Mapping of the Rsd Contact Site on the Sigma 70 Subunit of Escherichia coli RNA Polymerase

Miki Jishage 1,, Dipak Dasgupta 1,, Akira Ishihama 1,*
PMCID: PMC99515  PMID: 11292818

Abstract

Rsd (regulator of sigma D) is an anti-sigma factor for the Escherichia coli RNA polymerase ς70 subunit. The contact site of Rsd on ς70 was analyzed after mapping of the contact-dependent cleavage sites by Rsd-tethered iron-p-bromoacetamidobenzyl EDTA and by analysis of the complex formation between Ala-substituted ς70 and Rsd. Results indicate that the Rsd contact site is located downstream of the promoter −35 recognition helix-turn-helix motif within region 4, overlapping with the regions involved in interaction with both core enzyme and ς70 contact transcription factors.

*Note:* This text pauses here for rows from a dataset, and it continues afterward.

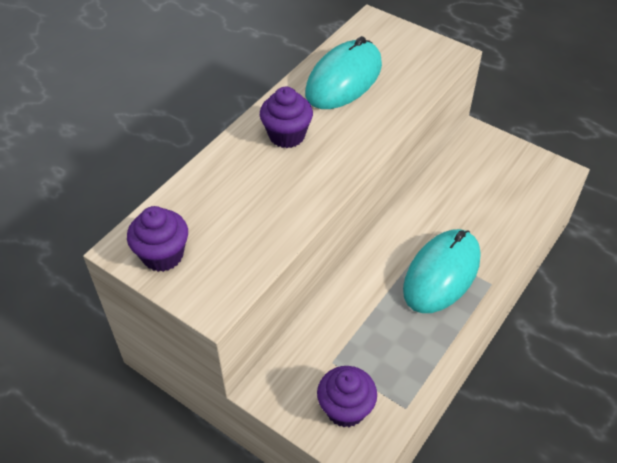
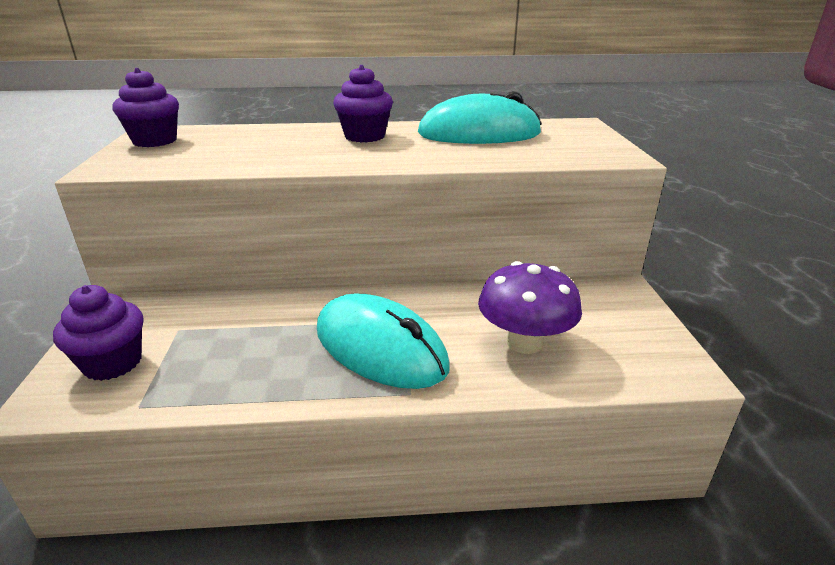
camera: 50 degrees right, 20 degrees down
(441, 273) = (380, 348): turquoise mouse -> turquoise mouse turned 45 degrees clockwise
(489, 211) = (524, 342): none -> purple mushroom

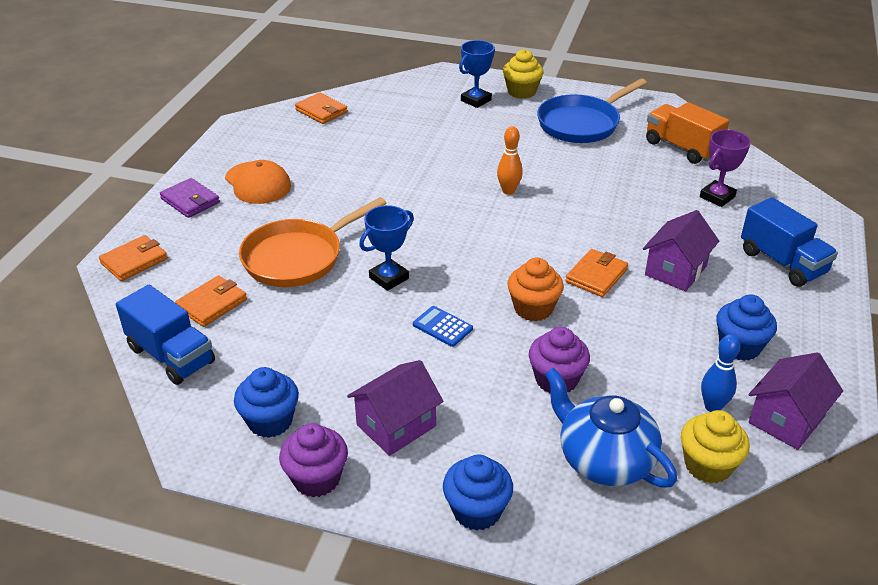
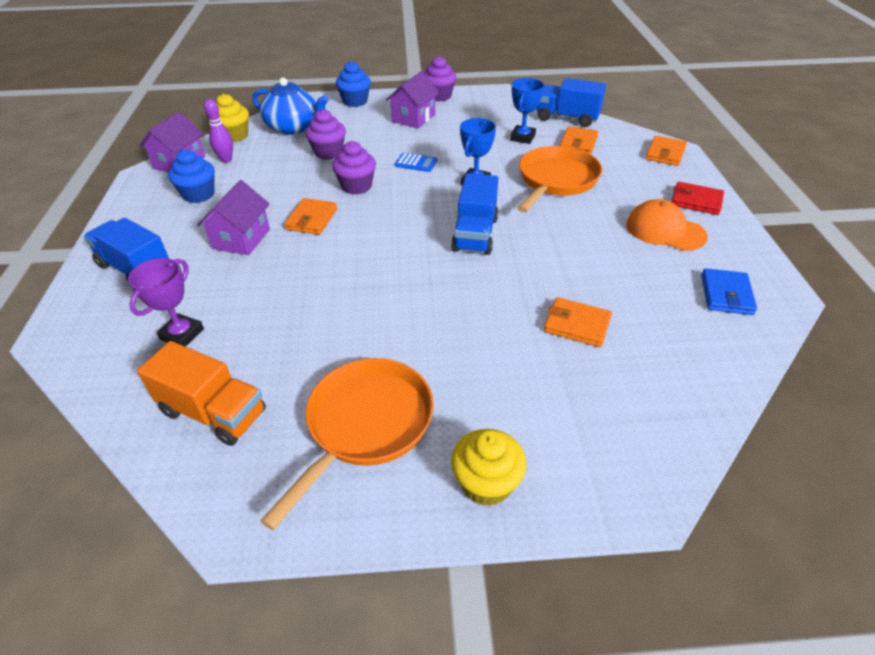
camera: 160 degrees right, 5 degrees up
(190, 201) = (696, 201): purple wallet -> red wallet
(270, 421) = (481, 107): blue cupcake -> none
(279, 133) = (726, 294): none -> blue wallet
(321, 111) = (724, 344): orange wallet -> orange wallet (577, 325)
(433, 219) = (475, 234): none -> blue truck
(476, 100) = (545, 434): blue trophy -> blue trophy (522, 137)
(508, 191) = (420, 282): orange bowling pin -> none
(533, 308) = (356, 186): orange cupcake -> purple cupcake
(582, 123) = (365, 425): blue pan -> orange pan
(713, 407) = (226, 160): blue bowling pin -> purple bowling pin

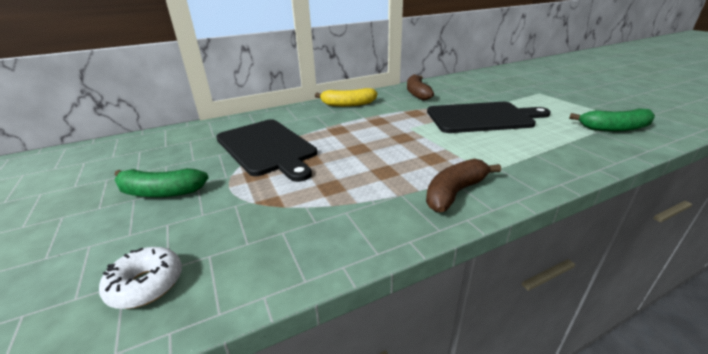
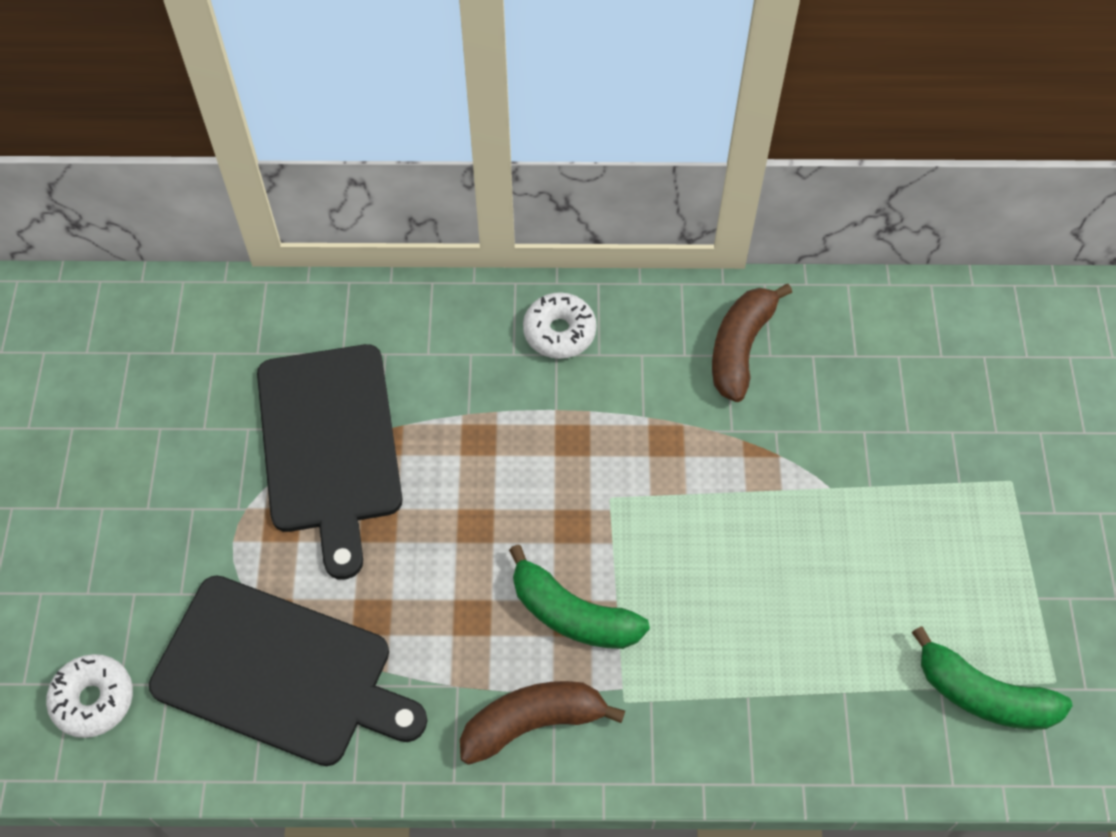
camera: 25 degrees right, 30 degrees up
(160, 192) = (139, 508): green banana -> green banana (572, 614)
(348, 104) = (559, 332): yellow banana -> white donut
(482, 118) = (778, 527): black cutting board -> black cutting board (280, 673)

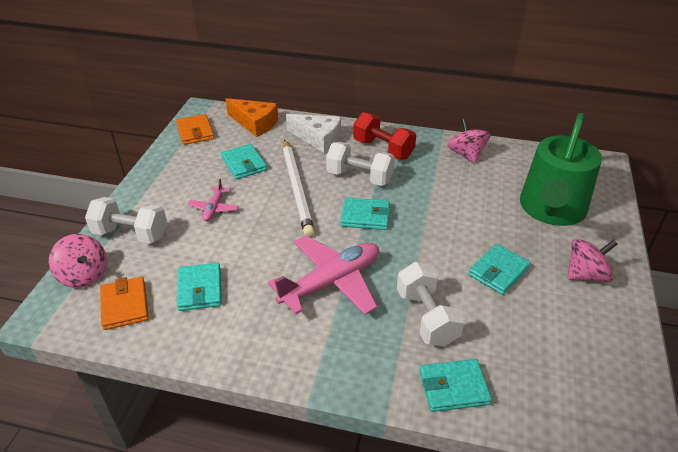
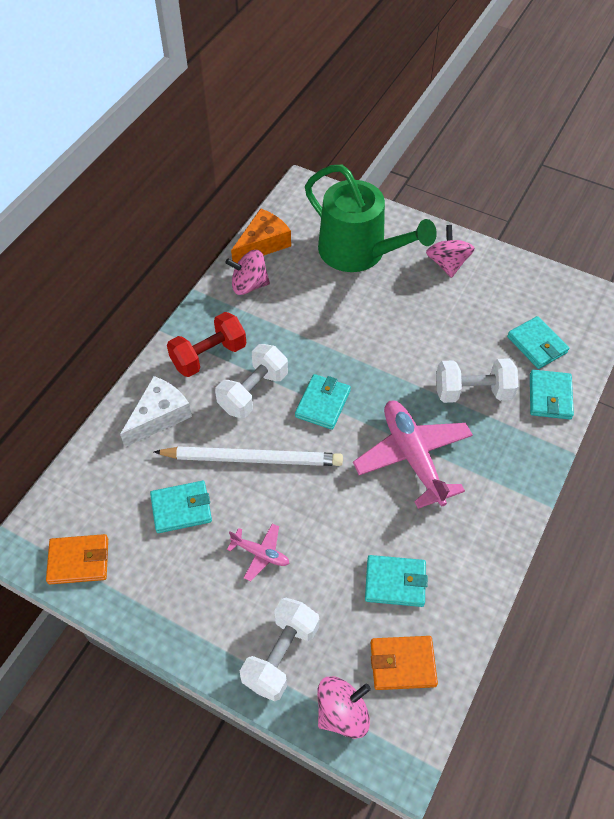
camera: 75 degrees left, 15 degrees up
(255, 123) = (92, 482): orange cheese -> orange cheese (263, 244)
(498, 271) = (429, 321): turquoise wallet -> turquoise wallet (537, 345)

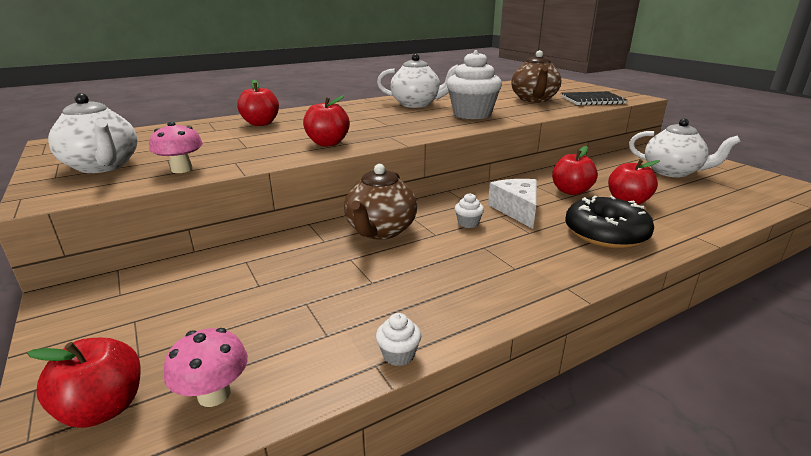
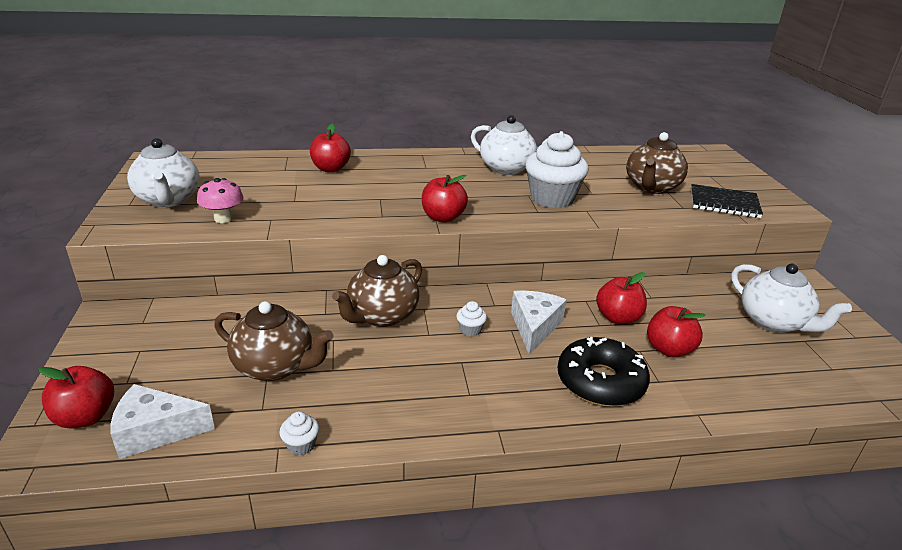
camera: 20 degrees right, 5 degrees up
(214, 394) = (155, 431): pink mushroom -> white cheese
(310, 295) = (275, 367): none -> brown teapot
(328, 143) = (368, 212): red apple -> red apple (443, 218)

The survival of bacterial cells in various environments depends on their abilities to sense the external conditions and adapt their internal metabolic systems by turning on and off the expression of specific genes (for reviews, see references 12 and 21). For quick change of the global gene expression pattern in response to sudden environmental changes, bacteria carry modulation systems for the specificity and activity of transcription apparatus. The transcription apparatus of Escherichia coli is composed of the RNA polymerase core enzyme (subunit composition, α2ββ′) with the catalytic activity of RNA polymerization and one of seven species of the ς subunit with the promoter recognition activity (reviewed in references 14, 15, 19, and 22). The major ς subunit, ς70, is responsible for transcription of most genes expressed during steady-state cell growth under laboratory culture conditions. The other six species of the ς subunit are required only during certain growth stages or under specific stress conditions. In agreement with their functional roles, the levels of these alternative ς subunits vary depending on the cell growth conditions (25, 26, 42), and all the ς subunits compete with each other for binding to a fixed amount of the core enzyme (41). In addition to the level control, the activities of at least some E. coli ς subunits are under a control system in which the unused ς subunits are stored in inactive forms by forming complexes with another set of proteins, often designated as anti-ς factors, with the regulatory activity of ς functions (for reviews see references 18 and 21).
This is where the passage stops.